In Germany (my other country of citizenship) we’re currently being lead by a coalition of the centre-right Christian Democrats (CDU) and their minor coalition partner, the neo-liberal economic hard right FDP.
The FDP did very well in the last election and finished third with 14.6% of the popular vote (compared to the pitiful 23.0% for the Social Democrats (SPD) and the decent 33.8% for the CDU/CSU, which was still a worse result for them than in the last elections). They maintained a tidy lead on their two competing minor parties, the left-wing Greens and the lefter-wing ‘Left’ party. And once it was all wrapped up in a tidy package, the average German seemed pretty content with getting on with it. After all, a Big Coalition government between the two major parties as had ruled during the previous electoral term is always a terse and strategic affair. Now the direction was set, and the direction was to the Right!
The only problem is that the current government seems more able at only two things: becoming less popular and bitchfighting evarey day and evarey night. The question is, how could Germans lose their confidence in the new government this quickly? Didn’t anyone vote? Nope, the 70.8% participation rate was the lowest since the emergence of the German Federal Republic after WW2, but that was still higher than the 62% the U.S managed for their ‘historic’ election of Obama (and that was their highest turnout since 1968!!!) .

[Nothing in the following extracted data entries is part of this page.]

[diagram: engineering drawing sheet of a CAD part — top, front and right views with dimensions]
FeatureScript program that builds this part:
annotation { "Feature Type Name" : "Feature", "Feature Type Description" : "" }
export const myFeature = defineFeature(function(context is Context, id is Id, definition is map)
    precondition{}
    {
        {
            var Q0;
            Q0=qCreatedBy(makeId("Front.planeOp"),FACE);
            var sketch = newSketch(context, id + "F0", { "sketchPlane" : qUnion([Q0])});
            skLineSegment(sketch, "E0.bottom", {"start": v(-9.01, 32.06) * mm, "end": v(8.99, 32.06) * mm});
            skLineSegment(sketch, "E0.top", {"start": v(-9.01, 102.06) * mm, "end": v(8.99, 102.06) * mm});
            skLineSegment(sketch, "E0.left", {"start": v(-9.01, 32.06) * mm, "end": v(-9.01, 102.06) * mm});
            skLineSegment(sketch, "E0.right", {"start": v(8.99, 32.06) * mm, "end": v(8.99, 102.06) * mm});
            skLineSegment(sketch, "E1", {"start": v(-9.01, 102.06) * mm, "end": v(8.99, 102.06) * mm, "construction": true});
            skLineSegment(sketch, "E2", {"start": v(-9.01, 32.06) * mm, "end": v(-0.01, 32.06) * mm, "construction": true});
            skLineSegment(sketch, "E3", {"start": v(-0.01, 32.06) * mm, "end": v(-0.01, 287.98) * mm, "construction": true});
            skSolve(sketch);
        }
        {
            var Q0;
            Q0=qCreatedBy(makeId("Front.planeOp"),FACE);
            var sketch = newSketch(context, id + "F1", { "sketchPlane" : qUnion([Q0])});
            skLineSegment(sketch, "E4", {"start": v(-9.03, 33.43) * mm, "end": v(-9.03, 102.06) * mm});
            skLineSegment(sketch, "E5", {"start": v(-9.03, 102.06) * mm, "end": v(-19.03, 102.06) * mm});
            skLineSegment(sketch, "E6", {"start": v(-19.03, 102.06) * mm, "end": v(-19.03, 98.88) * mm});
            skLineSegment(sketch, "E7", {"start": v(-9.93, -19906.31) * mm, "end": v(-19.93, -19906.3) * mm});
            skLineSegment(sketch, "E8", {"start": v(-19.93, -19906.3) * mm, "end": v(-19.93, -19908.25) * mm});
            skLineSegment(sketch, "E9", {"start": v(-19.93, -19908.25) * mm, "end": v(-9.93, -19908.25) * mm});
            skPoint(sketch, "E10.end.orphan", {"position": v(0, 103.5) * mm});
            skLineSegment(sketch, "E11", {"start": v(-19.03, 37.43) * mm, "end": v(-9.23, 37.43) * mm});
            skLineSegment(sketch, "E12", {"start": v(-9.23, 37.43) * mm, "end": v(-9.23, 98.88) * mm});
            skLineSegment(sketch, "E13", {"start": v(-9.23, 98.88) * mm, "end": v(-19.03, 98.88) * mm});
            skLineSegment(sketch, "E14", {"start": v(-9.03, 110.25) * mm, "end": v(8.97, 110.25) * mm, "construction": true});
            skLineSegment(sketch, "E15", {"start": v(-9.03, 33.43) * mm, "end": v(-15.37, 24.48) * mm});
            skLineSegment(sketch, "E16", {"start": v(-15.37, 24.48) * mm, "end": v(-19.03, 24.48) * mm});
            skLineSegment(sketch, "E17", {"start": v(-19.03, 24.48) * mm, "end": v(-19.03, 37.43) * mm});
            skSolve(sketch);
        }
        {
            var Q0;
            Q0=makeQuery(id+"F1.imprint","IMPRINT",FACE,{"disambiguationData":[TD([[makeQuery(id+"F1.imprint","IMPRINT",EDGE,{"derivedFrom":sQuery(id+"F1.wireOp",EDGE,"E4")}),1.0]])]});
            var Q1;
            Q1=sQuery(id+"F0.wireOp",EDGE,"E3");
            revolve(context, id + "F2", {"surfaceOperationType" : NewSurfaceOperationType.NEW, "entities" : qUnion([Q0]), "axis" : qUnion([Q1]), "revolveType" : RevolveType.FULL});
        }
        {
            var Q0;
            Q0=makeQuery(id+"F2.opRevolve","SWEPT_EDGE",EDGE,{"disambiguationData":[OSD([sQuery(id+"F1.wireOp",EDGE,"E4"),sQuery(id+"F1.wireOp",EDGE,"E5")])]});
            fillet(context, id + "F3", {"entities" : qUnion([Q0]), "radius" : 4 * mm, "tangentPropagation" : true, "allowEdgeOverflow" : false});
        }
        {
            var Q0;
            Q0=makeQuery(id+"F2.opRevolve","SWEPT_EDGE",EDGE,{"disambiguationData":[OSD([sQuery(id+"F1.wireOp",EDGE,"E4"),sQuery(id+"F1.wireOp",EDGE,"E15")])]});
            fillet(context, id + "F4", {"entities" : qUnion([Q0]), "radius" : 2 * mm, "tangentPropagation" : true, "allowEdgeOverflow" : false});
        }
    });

No, there’s something different going on. That something different is the FDP’s program. Everyone loved the talk of tax cuts, but it turns out that most Germans don’t favour U.S style economic shit-storm reform. To be fair to the FDP their leader was hardly coy about the insane highs to which he wants to drive the social-democratic regression in Germany, but it seems a positive bias went in his favour.
People voted for him because of tax promises, while ignoring the proposed extensions of a failed series of social spending cuts and market liberalisation that would slam the poor and endanger the comfortable safety in which Germany’s middle class wallows.
Now most Germans, including the FDP’s coalition partners at the CDU, have awoken to the implications. It all becomes so much clearer once one realises that the ‘lazy parasite’ to be impoverished for the sake of the economically fit could be oneself. But for the grace of good health and a good jobs market go even the well-educated to the dreaded strata of lower income.
Perhaps if I were riding the progressive wave of change that all these coming calamities must throw up I would thank the despicable Westerwelle for his hatred of the poor. Perhaps then I could think “He was the last drop”.
As it is I can only scratch my head at a people’s ability to realise the blatant truth three seconds too late again.